— START Given entries —
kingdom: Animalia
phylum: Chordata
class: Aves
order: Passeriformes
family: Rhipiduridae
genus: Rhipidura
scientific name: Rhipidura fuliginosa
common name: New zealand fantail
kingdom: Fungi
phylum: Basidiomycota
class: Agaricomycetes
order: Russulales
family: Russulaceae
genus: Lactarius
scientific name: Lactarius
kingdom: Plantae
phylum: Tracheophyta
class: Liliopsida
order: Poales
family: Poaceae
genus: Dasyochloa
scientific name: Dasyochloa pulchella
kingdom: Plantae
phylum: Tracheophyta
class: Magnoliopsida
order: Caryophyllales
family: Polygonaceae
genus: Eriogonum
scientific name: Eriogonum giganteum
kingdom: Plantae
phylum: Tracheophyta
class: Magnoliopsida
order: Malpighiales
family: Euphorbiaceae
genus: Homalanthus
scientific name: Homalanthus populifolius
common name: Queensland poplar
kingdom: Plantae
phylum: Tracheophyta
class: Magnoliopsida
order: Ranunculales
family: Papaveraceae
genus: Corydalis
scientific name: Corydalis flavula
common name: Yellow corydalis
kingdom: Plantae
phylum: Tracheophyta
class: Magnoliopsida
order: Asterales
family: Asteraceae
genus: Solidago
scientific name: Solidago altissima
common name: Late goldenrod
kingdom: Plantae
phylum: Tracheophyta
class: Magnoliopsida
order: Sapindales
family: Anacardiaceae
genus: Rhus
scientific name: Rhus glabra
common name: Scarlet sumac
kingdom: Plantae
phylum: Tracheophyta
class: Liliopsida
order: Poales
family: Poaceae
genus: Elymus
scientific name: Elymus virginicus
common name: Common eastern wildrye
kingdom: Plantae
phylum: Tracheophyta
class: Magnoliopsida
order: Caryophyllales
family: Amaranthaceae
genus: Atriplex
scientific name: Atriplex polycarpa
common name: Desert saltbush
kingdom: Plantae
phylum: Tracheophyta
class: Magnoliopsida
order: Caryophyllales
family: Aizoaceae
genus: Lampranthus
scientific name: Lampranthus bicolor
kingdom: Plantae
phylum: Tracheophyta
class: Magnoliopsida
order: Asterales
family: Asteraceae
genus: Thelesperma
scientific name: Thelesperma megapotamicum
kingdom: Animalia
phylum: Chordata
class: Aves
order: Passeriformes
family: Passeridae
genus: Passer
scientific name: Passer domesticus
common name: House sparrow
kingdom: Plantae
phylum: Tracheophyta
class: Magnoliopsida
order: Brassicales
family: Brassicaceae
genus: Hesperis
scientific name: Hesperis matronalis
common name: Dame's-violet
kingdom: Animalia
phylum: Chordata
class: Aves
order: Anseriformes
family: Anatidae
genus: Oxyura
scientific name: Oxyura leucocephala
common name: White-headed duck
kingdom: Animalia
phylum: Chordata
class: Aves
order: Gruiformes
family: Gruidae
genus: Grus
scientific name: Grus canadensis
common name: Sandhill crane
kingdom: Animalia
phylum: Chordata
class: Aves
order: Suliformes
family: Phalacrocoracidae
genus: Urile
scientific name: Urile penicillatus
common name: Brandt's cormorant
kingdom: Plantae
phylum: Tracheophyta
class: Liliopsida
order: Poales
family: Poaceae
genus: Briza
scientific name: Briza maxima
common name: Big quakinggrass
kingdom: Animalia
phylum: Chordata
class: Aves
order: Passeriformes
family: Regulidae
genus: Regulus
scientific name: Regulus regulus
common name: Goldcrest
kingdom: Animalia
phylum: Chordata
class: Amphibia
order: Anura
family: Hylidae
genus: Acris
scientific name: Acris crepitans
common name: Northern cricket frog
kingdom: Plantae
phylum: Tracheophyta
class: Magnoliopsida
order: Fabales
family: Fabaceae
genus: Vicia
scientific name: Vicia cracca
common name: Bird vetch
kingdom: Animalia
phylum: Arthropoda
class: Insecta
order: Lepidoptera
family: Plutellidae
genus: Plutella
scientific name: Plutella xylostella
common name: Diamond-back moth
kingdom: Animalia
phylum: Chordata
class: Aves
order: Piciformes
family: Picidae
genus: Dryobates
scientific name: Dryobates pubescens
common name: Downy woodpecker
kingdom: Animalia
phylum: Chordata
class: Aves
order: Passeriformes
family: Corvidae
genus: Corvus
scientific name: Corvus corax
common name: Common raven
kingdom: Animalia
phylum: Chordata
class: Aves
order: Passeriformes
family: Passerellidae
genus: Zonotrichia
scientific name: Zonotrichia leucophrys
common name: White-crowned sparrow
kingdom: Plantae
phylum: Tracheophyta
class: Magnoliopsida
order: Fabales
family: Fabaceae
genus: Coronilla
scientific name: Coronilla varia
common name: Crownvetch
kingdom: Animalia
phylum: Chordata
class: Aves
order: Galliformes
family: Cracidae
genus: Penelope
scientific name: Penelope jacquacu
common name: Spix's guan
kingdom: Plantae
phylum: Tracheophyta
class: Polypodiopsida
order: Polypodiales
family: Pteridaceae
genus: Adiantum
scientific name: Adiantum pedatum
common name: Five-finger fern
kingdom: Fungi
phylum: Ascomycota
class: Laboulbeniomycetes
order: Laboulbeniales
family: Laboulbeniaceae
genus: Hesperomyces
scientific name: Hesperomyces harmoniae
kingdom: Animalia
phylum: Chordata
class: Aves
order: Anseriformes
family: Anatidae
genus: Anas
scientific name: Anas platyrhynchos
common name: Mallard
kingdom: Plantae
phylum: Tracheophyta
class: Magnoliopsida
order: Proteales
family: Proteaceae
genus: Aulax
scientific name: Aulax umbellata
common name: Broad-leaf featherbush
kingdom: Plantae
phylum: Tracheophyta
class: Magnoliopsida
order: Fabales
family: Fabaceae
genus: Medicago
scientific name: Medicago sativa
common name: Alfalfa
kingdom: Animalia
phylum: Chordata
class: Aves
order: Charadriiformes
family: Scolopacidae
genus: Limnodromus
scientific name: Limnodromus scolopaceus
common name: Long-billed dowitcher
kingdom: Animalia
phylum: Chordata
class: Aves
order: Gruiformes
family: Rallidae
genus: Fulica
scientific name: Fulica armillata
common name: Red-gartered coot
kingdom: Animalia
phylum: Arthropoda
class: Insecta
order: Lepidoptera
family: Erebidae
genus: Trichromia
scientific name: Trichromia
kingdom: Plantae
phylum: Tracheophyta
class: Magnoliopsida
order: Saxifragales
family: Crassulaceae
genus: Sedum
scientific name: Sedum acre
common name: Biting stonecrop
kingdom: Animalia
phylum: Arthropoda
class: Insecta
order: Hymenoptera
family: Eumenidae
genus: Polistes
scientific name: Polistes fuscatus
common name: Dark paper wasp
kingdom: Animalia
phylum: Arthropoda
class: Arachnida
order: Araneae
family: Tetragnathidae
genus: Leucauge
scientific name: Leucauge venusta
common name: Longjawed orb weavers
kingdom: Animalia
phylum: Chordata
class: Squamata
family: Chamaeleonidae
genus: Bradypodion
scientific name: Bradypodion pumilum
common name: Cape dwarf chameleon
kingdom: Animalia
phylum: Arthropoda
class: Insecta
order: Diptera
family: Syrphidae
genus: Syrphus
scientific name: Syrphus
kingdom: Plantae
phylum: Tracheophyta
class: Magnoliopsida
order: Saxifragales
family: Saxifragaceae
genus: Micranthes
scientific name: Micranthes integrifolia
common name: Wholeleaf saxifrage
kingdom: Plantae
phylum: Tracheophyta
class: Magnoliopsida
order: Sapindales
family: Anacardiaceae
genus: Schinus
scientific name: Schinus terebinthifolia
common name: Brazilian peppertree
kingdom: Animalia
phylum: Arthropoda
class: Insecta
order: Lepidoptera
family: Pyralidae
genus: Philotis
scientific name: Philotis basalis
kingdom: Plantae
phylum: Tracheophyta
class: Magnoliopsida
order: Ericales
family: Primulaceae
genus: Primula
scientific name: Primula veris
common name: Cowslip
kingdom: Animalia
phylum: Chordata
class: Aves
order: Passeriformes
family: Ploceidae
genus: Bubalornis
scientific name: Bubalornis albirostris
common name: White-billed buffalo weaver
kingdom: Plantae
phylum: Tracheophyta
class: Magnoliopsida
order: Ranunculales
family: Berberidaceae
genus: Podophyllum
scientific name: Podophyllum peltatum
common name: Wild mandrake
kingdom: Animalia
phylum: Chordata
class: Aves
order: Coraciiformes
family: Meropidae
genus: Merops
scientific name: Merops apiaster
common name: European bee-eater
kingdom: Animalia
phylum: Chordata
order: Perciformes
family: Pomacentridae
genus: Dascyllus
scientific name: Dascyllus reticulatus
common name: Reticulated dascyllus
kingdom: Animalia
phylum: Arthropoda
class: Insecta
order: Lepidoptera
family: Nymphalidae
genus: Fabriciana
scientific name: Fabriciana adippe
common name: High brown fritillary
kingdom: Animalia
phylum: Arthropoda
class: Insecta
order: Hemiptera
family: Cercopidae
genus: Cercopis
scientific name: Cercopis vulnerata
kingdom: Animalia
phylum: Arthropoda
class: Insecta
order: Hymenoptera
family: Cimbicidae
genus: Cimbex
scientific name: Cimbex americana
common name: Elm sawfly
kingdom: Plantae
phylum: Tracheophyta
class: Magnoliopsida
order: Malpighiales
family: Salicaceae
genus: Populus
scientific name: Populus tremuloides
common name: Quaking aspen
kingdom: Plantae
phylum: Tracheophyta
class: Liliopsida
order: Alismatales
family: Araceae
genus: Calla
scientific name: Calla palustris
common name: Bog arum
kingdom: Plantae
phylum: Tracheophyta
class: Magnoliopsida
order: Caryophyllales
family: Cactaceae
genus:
— END Given entries —
In the material, take the lines starting at the one containing "genus: Vicia" and ending at the one containing "family: Picidae", and write them out again with "common name" swapped for "vernacular name" and nothing else altered.

genus: Vicia
scientific name: Vicia cracca
vernacular name: Bird vetch
kingdom: Animalia
phylum: Arthropoda
class: Insecta
order: Lepidoptera
family: Plutellidae
genus: Plutella
scientific name: Plutella xylostella
vernacular name: Diamond-back moth
kingdom: Animalia
phylum: Chordata
class: Aves
order: Piciformes
family: Picidae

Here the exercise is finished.